Stored dataset items

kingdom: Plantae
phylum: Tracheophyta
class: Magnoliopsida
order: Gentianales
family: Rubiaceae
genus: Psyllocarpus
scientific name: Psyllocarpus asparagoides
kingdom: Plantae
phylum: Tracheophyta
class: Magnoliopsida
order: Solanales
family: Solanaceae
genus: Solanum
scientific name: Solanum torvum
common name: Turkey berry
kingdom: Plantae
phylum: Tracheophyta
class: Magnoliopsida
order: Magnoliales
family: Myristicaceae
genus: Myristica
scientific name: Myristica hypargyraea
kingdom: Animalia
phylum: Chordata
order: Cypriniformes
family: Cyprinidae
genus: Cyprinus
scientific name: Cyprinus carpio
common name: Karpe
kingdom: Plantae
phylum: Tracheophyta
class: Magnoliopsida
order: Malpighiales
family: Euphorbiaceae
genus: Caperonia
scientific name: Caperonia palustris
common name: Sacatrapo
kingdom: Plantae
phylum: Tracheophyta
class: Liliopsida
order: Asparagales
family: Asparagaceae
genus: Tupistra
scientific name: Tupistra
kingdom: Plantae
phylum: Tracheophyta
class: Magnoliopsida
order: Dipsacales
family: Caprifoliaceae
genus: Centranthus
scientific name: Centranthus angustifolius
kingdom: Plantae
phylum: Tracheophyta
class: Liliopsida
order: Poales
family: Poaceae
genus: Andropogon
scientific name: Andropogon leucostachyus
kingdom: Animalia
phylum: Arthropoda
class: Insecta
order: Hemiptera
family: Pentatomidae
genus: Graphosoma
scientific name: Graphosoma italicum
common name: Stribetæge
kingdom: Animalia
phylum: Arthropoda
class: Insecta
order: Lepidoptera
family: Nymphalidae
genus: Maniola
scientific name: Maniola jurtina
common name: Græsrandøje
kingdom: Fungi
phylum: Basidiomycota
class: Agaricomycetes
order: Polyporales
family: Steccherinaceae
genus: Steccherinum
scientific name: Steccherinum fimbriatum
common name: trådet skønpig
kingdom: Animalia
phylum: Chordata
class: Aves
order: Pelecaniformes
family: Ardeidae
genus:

Task statement — Please reproduce every one of the rows above word for word, changing nothing.

Response to the task —
kingdom: Plantae
phylum: Tracheophyta
class: Magnoliopsida
order: Gentianales
family: Rubiaceae
genus: Psyllocarpus
scientific name: Psyllocarpus asparagoides
kingdom: Plantae
phylum: Tracheophyta
class: Magnoliopsida
order: Solanales
family: Solanaceae
genus: Solanum
scientific name: Solanum torvum
common name: Turkey berry
kingdom: Plantae
phylum: Tracheophyta
class: Magnoliopsida
order: Magnoliales
family: Myristicaceae
genus: Myristica
scientific name: Myristica hypargyraea
kingdom: Animalia
phylum: Chordata
order: Cypriniformes
family: Cyprinidae
genus: Cyprinus
scientific name: Cyprinus carpio
common name: Karpe
kingdom: Plantae
phylum: Tracheophyta
class: Magnoliopsida
order: Malpighiales
family: Euphorbiaceae
genus: Caperonia
scientific name: Caperonia palustris
common name: Sacatrapo
kingdom: Plantae
phylum: Tracheophyta
class: Liliopsida
order: Asparagales
family: Asparagaceae
genus: Tupistra
scientific name: Tupistra
kingdom: Plantae
phylum: Tracheophyta
class: Magnoliopsida
order: Dipsacales
family: Caprifoliaceae
genus: Centranthus
scientific name: Centranthus angustifolius
kingdom: Plantae
phylum: Tracheophyta
class: Liliopsida
order: Poales
family: Poaceae
genus: Andropogon
scientific name: Andropogon leucostachyus
kingdom: Animalia
phylum: Arthropoda
class: Insecta
order: Hemiptera
family: Pentatomidae
genus: Graphosoma
scientific name: Graphosoma italicum
common name: Stribetæge
kingdom: Animalia
phylum: Arthropoda
class: Insecta
order: Lepidoptera
family: Nymphalidae
genus: Maniola
scientific name: Maniola jurtina
common name: Græsrandøje
kingdom: Fungi
phylum: Basidiomycota
class: Agaricomycetes
order: Polyporales
family: Steccherinaceae
genus: Steccherinum
scientific name: Steccherinum fimbriatum
common name: trådet skønpig
kingdom: Animalia
phylum: Chordata
class: Aves
order: Pelecaniformes
family: Ardeidae
genus:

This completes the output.